O laofório, de três eixos e movido a etanol de vinho, era confortável, com bancos de madeira revestidos de mantas de lã, e contava com serviço de bordo, já que a velocidade máxima não ultrapassava 60 milhas por hora. Nas quase três horas que durou a viagem até Pax Julia, foram servidos pão com azeite, figos e água, já que o consumo de bebidas alcoólicas em veículos automotores era proibido por lei.

Finalmente, pouco antes da hora sétima, desembarcamos na estação de laofórios do nosso destino, e, carregando minha maleta, caminhei para o grupo de espectadores que aguardavam a saída dos passageiros, alguns deles erguendo placas de madeira com nomes que identificavam seus clientes. Percebi rapidamente um rapaz magro, túnica amarelada de escravo, que exibia uma placa onde se lia em letras brancas "CONSIDIA PASCENTIA". Aproximei-me dele.

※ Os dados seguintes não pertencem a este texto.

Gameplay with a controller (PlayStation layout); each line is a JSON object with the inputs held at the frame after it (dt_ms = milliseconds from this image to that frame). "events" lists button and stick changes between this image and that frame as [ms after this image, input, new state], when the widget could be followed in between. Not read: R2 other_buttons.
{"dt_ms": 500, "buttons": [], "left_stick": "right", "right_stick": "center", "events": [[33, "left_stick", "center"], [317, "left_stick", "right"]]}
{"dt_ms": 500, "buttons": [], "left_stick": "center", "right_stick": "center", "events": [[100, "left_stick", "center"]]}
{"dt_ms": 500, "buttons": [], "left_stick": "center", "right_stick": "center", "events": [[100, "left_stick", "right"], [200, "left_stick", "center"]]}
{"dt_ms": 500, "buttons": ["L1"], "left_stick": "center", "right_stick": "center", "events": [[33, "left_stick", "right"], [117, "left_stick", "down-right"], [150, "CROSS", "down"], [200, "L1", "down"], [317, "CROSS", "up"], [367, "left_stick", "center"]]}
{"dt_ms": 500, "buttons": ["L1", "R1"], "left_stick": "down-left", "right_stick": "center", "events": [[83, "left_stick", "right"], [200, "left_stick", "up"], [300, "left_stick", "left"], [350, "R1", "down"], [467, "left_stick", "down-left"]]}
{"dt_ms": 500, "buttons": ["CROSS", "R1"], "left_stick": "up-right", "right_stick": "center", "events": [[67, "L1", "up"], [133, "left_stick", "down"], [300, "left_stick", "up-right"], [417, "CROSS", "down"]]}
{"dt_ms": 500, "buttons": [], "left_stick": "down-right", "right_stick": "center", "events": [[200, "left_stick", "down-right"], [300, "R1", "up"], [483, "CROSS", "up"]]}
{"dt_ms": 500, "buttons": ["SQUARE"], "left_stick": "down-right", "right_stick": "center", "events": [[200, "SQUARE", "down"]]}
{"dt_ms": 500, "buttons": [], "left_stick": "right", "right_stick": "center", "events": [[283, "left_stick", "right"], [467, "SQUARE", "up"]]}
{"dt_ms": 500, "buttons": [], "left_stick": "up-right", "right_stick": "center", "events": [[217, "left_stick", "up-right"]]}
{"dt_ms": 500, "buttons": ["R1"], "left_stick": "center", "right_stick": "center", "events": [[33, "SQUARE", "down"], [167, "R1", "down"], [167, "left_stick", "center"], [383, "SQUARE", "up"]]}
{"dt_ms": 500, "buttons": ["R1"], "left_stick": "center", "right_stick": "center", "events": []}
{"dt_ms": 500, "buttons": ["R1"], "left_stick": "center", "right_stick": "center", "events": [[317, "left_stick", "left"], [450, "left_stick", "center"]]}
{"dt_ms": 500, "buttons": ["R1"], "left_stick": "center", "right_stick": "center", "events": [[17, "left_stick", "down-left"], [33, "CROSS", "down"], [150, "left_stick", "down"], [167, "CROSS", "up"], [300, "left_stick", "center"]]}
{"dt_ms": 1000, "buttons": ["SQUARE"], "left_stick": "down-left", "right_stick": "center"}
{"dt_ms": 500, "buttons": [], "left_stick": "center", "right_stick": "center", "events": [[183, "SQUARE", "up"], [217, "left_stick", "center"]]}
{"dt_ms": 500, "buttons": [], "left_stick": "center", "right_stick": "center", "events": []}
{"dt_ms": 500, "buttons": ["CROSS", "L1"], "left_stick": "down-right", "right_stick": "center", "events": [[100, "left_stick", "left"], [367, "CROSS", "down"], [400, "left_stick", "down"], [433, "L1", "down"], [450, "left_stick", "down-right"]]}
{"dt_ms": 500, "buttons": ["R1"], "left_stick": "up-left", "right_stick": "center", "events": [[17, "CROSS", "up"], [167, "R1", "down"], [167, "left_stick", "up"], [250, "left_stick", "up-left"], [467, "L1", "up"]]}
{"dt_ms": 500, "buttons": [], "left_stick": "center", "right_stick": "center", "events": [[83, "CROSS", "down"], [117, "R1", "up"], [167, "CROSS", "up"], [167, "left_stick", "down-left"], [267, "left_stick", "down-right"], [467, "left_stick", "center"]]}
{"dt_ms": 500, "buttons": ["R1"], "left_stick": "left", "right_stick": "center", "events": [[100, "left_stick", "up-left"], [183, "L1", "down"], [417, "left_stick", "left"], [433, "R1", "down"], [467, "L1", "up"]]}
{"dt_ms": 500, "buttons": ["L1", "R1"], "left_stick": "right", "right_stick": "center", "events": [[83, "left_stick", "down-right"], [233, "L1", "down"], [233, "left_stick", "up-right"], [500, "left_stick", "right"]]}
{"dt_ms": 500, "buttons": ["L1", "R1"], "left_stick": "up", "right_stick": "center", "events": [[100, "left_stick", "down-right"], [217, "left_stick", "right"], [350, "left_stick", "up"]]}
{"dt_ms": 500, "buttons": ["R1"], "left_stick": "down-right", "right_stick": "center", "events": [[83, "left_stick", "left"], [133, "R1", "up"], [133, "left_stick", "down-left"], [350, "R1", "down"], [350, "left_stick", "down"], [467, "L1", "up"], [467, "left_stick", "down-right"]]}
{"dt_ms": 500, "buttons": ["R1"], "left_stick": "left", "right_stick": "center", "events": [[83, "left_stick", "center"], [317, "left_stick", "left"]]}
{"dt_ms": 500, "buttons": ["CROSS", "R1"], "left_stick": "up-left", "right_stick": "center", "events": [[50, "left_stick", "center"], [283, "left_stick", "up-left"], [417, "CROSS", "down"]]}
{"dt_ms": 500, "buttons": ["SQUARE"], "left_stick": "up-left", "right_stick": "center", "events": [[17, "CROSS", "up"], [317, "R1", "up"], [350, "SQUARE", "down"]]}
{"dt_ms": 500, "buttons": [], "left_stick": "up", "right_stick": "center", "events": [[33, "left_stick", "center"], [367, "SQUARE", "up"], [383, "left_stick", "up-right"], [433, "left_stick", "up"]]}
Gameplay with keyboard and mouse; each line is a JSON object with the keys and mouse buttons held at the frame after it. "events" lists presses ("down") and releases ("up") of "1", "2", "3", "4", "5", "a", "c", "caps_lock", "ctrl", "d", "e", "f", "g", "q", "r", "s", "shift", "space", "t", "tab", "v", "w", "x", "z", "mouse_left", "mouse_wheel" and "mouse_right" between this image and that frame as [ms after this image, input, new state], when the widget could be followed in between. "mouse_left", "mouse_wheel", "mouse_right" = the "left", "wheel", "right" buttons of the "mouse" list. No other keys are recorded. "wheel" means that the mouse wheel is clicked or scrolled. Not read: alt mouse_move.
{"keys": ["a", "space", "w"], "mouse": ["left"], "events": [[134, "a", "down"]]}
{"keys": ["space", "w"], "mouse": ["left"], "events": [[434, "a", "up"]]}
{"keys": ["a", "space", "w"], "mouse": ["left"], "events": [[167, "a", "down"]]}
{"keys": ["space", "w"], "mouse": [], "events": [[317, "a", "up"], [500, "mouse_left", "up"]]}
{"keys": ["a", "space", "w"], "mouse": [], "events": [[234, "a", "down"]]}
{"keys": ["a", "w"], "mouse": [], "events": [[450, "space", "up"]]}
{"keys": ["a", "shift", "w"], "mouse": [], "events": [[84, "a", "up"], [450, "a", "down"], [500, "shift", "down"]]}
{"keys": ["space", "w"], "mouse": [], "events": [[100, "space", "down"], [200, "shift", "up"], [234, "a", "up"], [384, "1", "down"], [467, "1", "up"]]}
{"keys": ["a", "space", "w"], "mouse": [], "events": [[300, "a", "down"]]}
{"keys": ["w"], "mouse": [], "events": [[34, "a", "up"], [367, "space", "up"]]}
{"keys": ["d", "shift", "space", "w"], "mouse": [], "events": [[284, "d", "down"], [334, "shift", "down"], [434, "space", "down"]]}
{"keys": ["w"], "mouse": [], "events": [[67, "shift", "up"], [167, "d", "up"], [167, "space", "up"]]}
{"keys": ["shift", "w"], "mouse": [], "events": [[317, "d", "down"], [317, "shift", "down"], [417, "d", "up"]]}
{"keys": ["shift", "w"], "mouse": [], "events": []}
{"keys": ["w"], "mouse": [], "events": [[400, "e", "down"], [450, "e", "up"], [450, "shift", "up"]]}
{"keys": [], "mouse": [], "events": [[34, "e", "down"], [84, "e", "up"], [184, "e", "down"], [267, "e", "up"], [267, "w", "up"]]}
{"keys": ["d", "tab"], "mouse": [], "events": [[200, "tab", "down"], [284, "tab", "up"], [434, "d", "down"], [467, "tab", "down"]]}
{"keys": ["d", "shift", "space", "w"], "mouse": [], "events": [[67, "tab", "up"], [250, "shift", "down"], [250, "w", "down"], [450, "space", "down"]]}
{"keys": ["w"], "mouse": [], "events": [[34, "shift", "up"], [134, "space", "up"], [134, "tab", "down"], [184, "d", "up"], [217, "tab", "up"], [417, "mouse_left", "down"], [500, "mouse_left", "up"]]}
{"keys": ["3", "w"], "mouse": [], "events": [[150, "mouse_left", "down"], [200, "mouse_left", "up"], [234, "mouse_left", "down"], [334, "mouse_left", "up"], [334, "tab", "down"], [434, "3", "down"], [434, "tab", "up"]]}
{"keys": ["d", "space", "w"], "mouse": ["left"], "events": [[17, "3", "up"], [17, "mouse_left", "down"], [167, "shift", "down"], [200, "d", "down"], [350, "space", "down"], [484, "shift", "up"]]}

- Sou Publius Secundinius - identifiquei-me.

Ele abaixou a placa e fez uma vênia.

- Me acompanhe, dominus.

Saímos da estação e atravessamos a rua, onde estava estacionado um císio puxado por um cavalo baio. O escravo deu um asse ao guardador e sentei-me ao lado dele, no único banco do veículo. Ele estalou o chicote e partimos para a Villa Trancoso.

- Quanto tempo até lá? - Indaguei.

- Menos de duas ampulhetas - calculou.

* * *

Levamos menos tempo do que isso, e após sairmos da cidade e trafegarmos em meio a campos de trigo maduro, chegamos à residência de minha contratante. Não era exatamente suntuosa, nem eu esperava isso tomando por base o veículo que mandara para me buscar. Comecei a fazer uma conta mental de quanto cobraria pelos meus serviços, partindo do pressuposto de que lidaria apenas com uma limpeza espiritual padrão. Mas, como tomei conhecimento pouco depois, não era bem disso que se tratava.

A dama, viúva como vim a saber, recebeu-me no triclínio da residência. Pareceu-me ter mais do que os seus quarenta anos declarados e pintava o cabelo de louro; bolsas sob os olhos, mãos trêmulas.

- Meu marido morreu há dois meses, - explicou com ar vago - e receio que tenhamos sido vítimas de alguma maldição. Mas não adianta chamar um registrador de maldições se sequer se sabe quem poderia ter nos amaldiçoado, não é?

- Muito perspicaz - tive que reconhecer.

- Por isso pedi que viesse hoje, - prosseguiu ela - posto que temo estar sendo vítima da mesma força maligna que vitimou meu marido.

Perguntei-lhe como havia morrido o falecido e ela me deu uma série de detalhes que começaram a montar o quebra-cabeças em minha mente. Era um problema menos de espíritos e mais de velhos hábitos que as pessoas teimavam em manter, particularmente em cidades menores e regiões rurais como aquela.

- Eu poderia ver a sua adega? - Indaguei.

- Naturalmente - acedeu ela. - Eleutério irá levá-lo.

Eleutério era o escravo que fora me buscar na estação.

Fomos até a cave. Como eu previra, além das tradicionais ânforas de cerâmica dispostas em prateleiras, havia recipientes metálicos usados para ferver o vinho. Dei por encerrada a investigação e voltei ao triclínio para comunicar as más novas à domina.

- A maldição que matou o seu marido e que dará cabo de toda a sua família, se não tomar providências imediatas, chama-se "stagnum".

- Stagnum? - Ela encarou-me surpresa.

- Isso mesmo; o vinho doce, fervido em vasos revestidos de chumbo. Nunca se perguntou porque as plaquetas de maldição são escritas em chumbo? Os eflúvios e miasmas mais terríveis aderem neste metal e enlouquecem e matam os que se enganam com seu sabor doce!

Obviamente, não disse à ela apenas para destruir todos os vasilhames revestidos de chumbo usados na preparação de alimentos. Para remover de uma vez por todas qualquer possibilidade de que o mal voltasse à se manifestar na Villa Trancoso, tornava-se necessário um completo ritual de exorcismo.

Esses rituais, como podem imaginar, não custam barato.